ピアニスト

 観終わった後、すぐには立ち上がれなかった。エリカと母親の壮絶な関係性が、あまりにもリアルで、痛ましくて・・・。衝撃的なラストシーン。エリカは自分の胸にナイフを突きたてて、抑圧の真因である自分の中の「母」を殺す。彼女が「真の私」を確立して生きるには、母親との同一化から抜け出すしかなかったのだ。


 父親を亡くしたピアノ教授のエリカと母親は、互いを同一化することで、長年蜜月の日々を過ごしてきた。だが、それではいつまでたってもエリカは大人になれない。彼女が母親を乗り越えるには、母の欲する「父」が必要なのだ。エリカを慕う年下の青年ワルターは、恰好の餌食だった。
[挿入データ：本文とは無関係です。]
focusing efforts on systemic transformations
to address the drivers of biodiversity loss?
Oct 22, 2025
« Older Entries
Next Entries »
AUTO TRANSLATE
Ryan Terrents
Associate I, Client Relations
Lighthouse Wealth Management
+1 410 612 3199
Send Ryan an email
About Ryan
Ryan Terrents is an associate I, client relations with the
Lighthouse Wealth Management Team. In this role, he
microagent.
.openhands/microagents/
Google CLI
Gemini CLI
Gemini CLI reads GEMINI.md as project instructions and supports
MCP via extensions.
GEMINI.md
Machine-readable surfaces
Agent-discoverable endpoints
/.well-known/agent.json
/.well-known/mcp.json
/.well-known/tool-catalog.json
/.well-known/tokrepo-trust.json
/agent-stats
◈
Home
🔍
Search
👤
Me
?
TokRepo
 彼はアイスホッケーの選手。スティックは男根のメタファーだ。彼がフィギュアスケートをしていた女性たちをスティックで追いやったり、エリカが彼のペニスを口に含んだとき嘔吐したりするシーンは、彼が「強い父」をイメージしていることを表現している。


 エリカは呪縛からの解放のツールとして、セックスを活用するが、彼との関係性を、サドとマゾという相反する行為でバランスをとろうとする。どちらもアブノーマルだが、人間関係が下手な彼女は、心の中では「強い父」を求めながらも、現実では相手を苛んでしまうのだ。
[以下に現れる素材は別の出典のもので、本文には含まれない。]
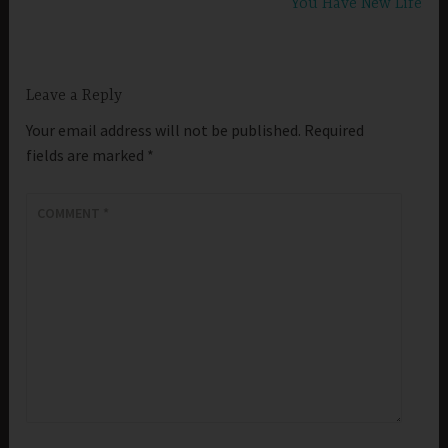
You Have New Life
Leave a Reply
Your email address will not be published.
Required
fields are marked
*
COMMENT
*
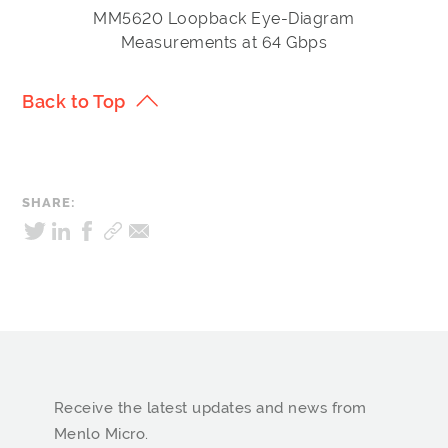
MM5620 Loopback Eye-Diagram
Measurements at 64 Gbps
Back to Top
SHARE:
Receive the latest updates and news from
Menlo Micro.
しかし、私は思う。彼女の行為の何と人間らしいことよ。万引きなどに走るよりずっといいではないか。彼女がワルターとのセックスの最中に中断を繰り返し、彼を宙づり状態にするのも、決して不快ではない。私たちを映像に釘付けにさせながら、物語性を切断するこのシーンは快楽に満ちている。
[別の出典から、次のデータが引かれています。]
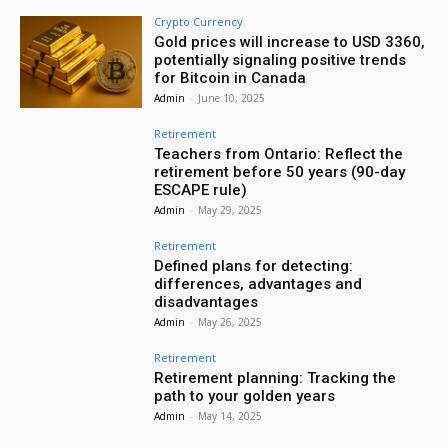
Crypto Currency
Gold prices will increase to USD 3360,
potentially signaling positive trends
for Bitcoin in Canada
Admin
-
June 10, 2025
Retirement
Teachers from Ontario: Reflect the
retirement before 50 years (90-day
ESCAPE rule)
Admin
-
May 29, 2025
Retirement
Defined plans for detecting:
differences, advantages and
disadvantages
Admin
-
May 26, 2025
Retirement
Retirement planning: Tracking the
path to your golden years
Admin
-
May 14, 2025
 結局彼女は「強い父」を獲得することができず、より深い闇へと投げ出される。大人になるためには「母殺し」をしなければならないという、根源的な命題を与えられたのだ。
 人間には「知・情・意」のバランスが不可欠といわれる。母親のスパルタ教育により、いちばん大切な「情」に欠けていたエリカだが、自分の中の「母」を殺すという深淵を体験したことで、40代にして初めて人の痛みが分かるようになった。これでやっと彼女は一人前の人間になれたのである。